From a media release
Mollala, OR: As a culmination of the annual Trans and Women’s Action Camp, activists occupied the regional Oregon Department of Forestry office. Three members of the camp have locked themselves together inside the office using modified pipes. Currently the trio is refusing to leave until the Oregon Department of Forestry revoke their support for the 2011 Elliott State Forest Management Plan.
Today is the last opportunity for citizens to comment on the plan. Activists involved in the action criticized the plan for opening up areas to logging which were previously off limits. They also criticized the plan for increasing clear cutting to boost local timber jobs while not making any decisive moves to regulate or even monitor the large timber export industry which ships logs and jobs overseas.
The Trans and Women’s Action Camp, or TWAC was formed out of a need to make space for marginalized identities that otherwise may not be represented within the broader push for environmental justice. This action is organized and carried out by women and trans identified people. “As a trans person, my affinity with forests stems from the harsh reality that both of us are targets of oppression for merely existing. Systems of oppression such as patriarchy, homophobia, and transphobia are inherently linked to the violence towards forests such as the Elliott.

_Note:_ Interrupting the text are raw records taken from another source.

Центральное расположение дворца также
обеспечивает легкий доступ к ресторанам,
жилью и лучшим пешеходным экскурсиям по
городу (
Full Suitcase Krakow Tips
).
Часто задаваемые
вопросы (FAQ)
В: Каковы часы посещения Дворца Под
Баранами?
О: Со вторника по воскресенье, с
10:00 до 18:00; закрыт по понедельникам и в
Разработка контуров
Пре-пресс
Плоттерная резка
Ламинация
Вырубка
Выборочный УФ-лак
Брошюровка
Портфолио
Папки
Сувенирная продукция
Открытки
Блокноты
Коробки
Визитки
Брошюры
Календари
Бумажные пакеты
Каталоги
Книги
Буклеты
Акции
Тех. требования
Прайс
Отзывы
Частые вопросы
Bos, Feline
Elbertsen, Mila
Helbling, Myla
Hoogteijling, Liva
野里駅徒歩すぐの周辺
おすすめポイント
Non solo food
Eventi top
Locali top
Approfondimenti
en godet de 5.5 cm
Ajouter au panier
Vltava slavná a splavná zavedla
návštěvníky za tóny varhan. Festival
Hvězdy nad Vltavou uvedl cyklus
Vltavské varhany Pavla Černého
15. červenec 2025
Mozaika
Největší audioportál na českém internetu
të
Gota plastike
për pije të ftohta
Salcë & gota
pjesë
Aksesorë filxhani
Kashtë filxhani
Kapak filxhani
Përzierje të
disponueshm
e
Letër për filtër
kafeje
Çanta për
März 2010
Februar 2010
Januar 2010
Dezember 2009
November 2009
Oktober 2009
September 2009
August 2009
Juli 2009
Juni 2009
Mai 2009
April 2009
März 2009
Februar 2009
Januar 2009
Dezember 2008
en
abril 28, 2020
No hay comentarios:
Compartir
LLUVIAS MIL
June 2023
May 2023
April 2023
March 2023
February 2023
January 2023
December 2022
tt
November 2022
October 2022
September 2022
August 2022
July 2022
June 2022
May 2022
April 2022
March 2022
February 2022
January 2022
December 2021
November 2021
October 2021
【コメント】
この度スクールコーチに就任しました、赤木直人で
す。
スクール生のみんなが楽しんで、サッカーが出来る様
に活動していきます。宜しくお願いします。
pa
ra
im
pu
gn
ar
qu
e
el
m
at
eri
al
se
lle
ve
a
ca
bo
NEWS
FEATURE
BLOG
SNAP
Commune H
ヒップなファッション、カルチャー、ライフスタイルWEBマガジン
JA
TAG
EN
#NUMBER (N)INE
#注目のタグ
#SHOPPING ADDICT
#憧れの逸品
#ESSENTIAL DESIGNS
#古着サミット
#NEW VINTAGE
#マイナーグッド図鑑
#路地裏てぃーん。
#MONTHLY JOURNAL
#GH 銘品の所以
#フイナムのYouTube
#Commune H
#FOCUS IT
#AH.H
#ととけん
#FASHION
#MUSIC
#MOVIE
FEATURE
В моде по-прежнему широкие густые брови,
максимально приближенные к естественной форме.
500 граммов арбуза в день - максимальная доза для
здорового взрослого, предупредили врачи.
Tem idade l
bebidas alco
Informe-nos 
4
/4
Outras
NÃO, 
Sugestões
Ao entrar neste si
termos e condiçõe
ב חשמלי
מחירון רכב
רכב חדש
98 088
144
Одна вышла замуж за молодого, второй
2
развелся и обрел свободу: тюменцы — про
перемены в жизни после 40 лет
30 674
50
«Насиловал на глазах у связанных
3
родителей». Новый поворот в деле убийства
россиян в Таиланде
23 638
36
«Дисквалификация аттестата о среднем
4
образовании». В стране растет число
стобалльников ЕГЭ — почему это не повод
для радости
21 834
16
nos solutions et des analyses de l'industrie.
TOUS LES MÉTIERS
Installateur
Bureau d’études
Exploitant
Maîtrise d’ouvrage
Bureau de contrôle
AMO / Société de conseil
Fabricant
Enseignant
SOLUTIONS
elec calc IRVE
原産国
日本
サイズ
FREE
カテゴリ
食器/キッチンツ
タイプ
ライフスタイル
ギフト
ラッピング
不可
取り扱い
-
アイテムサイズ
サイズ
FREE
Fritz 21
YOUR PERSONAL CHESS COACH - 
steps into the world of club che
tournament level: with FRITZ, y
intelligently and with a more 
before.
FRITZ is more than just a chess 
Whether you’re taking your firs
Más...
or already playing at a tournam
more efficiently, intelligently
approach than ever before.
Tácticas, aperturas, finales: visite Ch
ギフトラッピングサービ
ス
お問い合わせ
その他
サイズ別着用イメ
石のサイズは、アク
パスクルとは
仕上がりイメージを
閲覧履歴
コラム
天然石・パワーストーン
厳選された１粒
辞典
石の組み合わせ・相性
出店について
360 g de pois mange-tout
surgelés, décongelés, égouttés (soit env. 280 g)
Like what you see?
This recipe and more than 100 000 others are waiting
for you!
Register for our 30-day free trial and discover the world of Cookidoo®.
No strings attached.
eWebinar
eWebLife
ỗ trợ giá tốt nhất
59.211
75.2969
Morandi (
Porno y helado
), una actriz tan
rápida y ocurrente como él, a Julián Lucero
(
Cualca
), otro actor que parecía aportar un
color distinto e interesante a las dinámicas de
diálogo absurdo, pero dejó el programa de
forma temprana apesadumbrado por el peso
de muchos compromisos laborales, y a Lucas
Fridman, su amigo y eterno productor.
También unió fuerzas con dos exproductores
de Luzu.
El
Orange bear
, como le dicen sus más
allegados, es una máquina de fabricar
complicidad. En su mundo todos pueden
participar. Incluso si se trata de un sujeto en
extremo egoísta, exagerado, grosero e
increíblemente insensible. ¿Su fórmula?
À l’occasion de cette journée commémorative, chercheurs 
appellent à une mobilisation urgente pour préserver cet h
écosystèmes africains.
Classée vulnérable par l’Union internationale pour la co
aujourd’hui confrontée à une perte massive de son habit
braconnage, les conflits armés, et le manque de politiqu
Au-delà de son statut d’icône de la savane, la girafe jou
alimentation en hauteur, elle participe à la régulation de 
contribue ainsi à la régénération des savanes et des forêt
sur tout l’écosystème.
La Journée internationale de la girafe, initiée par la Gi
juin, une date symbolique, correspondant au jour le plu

I am in solidarity with all forms of resistance against the destruction of marginalized identities, human and non-human.” says Samuel Morrissey
Meredith Cocks of Portland, OR said, “It’s absolutely devastating to walk into the middle of a clearcut in the Elliott and know that after decades of fighting for forest protection this sort of logging is still accepted on public lands. This is some of our last intact coastal rainforest, a precious place that deserves our respect, not to be decimated by the ODF.”